**DATA EXTRACTS**
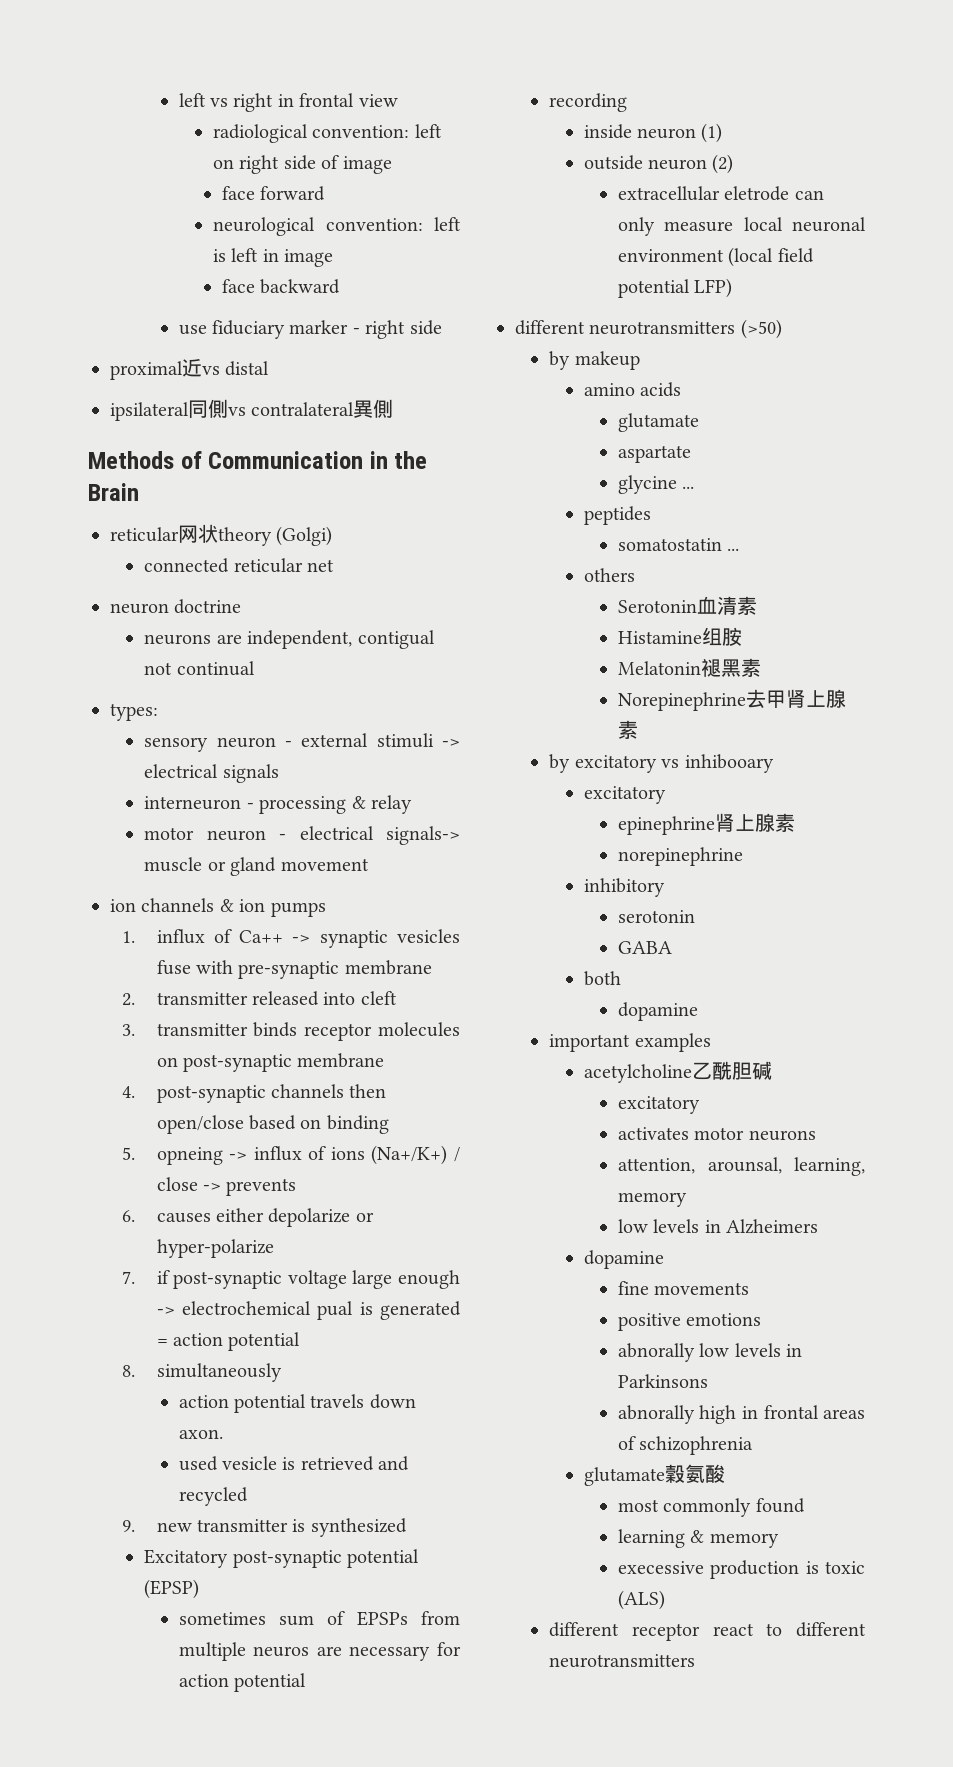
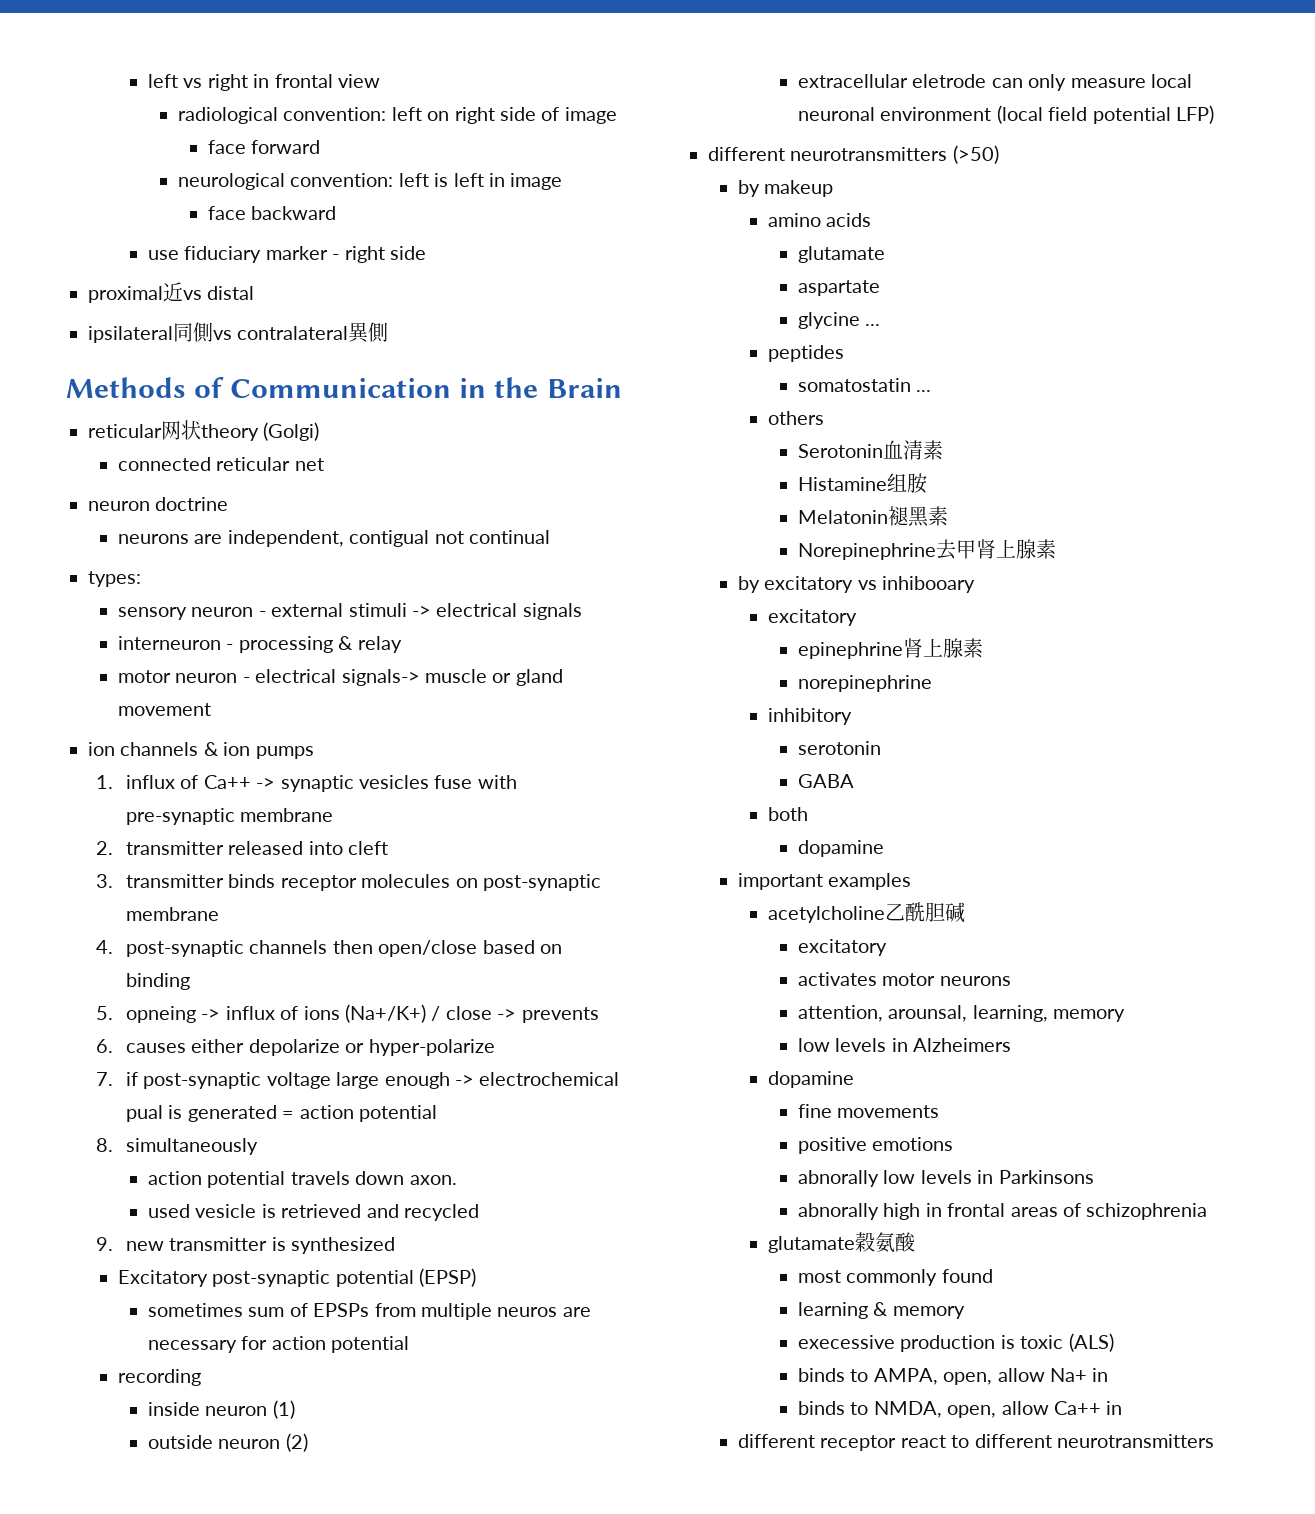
(665, 1600) none -> [798,1368,1109,1385] [798,1401,1123,1418] // binds to AMPA, open, allow Na+ in // binds to NMDA, open, allow Ca++ in

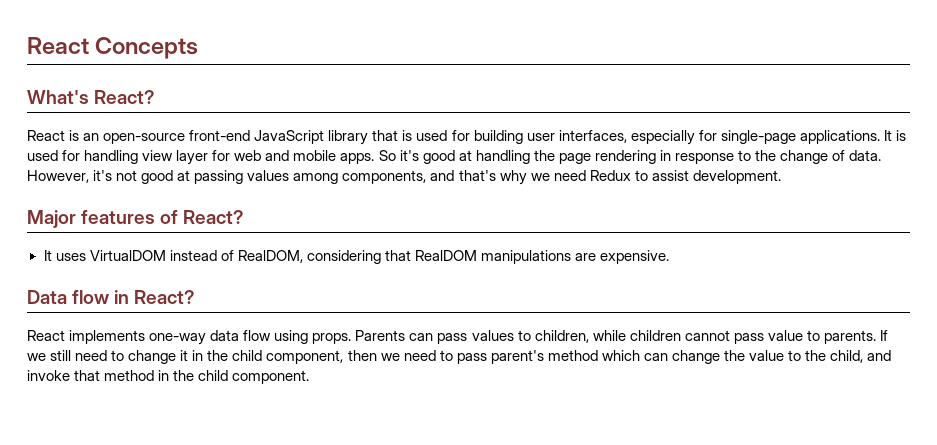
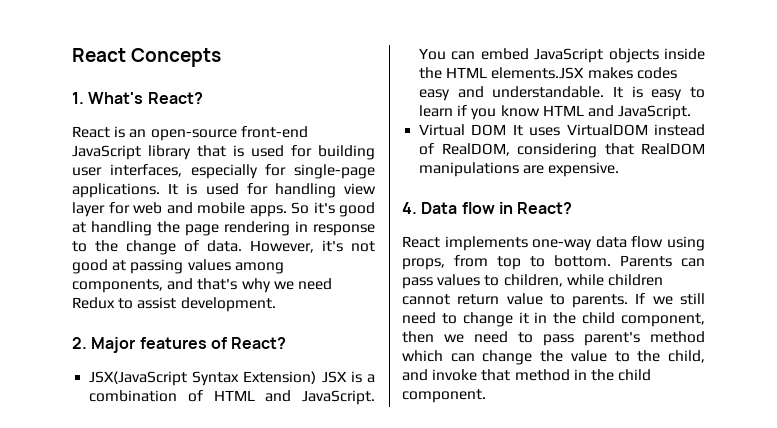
(199, 48) none -> [72,92,84,104] 1.
(781, 177) none -> [72,337,87,349] 2.
(245, 217) none -> [89,371,375,386] [89,390,375,405] [419,48,705,63] [419,67,677,79] [419,86,705,101] [419,105,692,120] [419,124,507,136] JSX(JavaScript Syntax Extension) JSX is a combination of HTML and JavaScript. You can embed JavaScript objects inside the HTML elements.JSX makes codes easy and understandable. It is easy to learn if you know HTML and JavaScript. // Virtual DOM
(670, 257) none -> [402,202,417,214] 4.
[312,333,352,344] props. -> [402,255,611,270] props, from top to bottom.
[733,333,764,344] pass -> [457,294,500,305] return

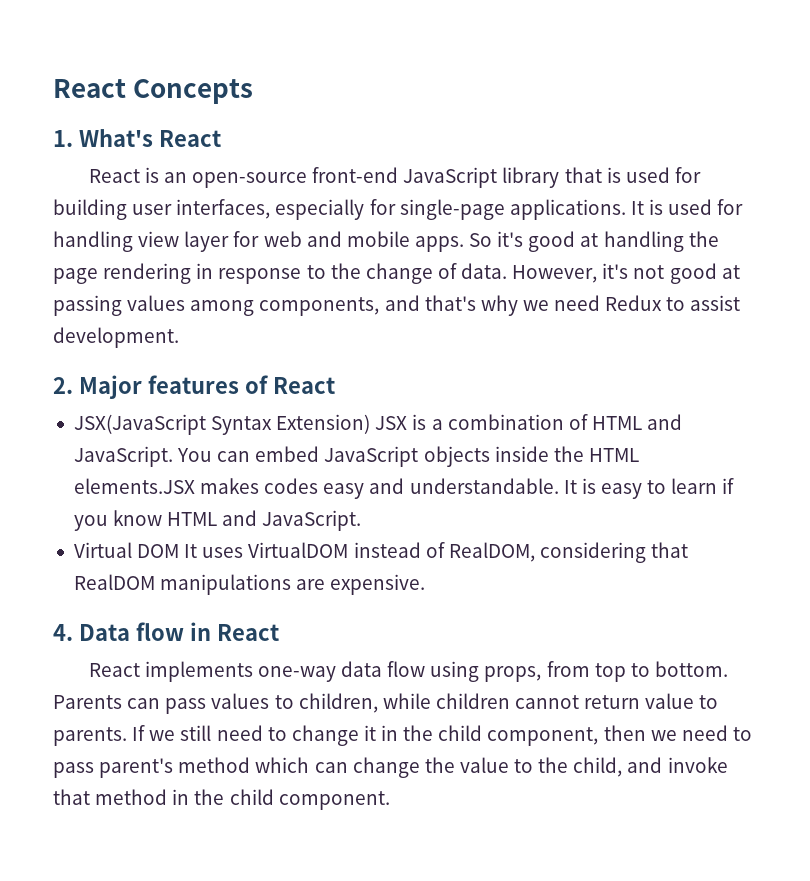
[147,92,203,104] React? -> [158,130,221,147] React
[231,337,287,349] React? -> [272,377,335,394] React
[517,202,573,214] React? -> [216,624,279,641] React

**WHAT THIS TASK INVOLVES**
Whenever a line of the listing above holds the string "React", include it in the count, and report only the final number.

**YOUR SOLUTION**
3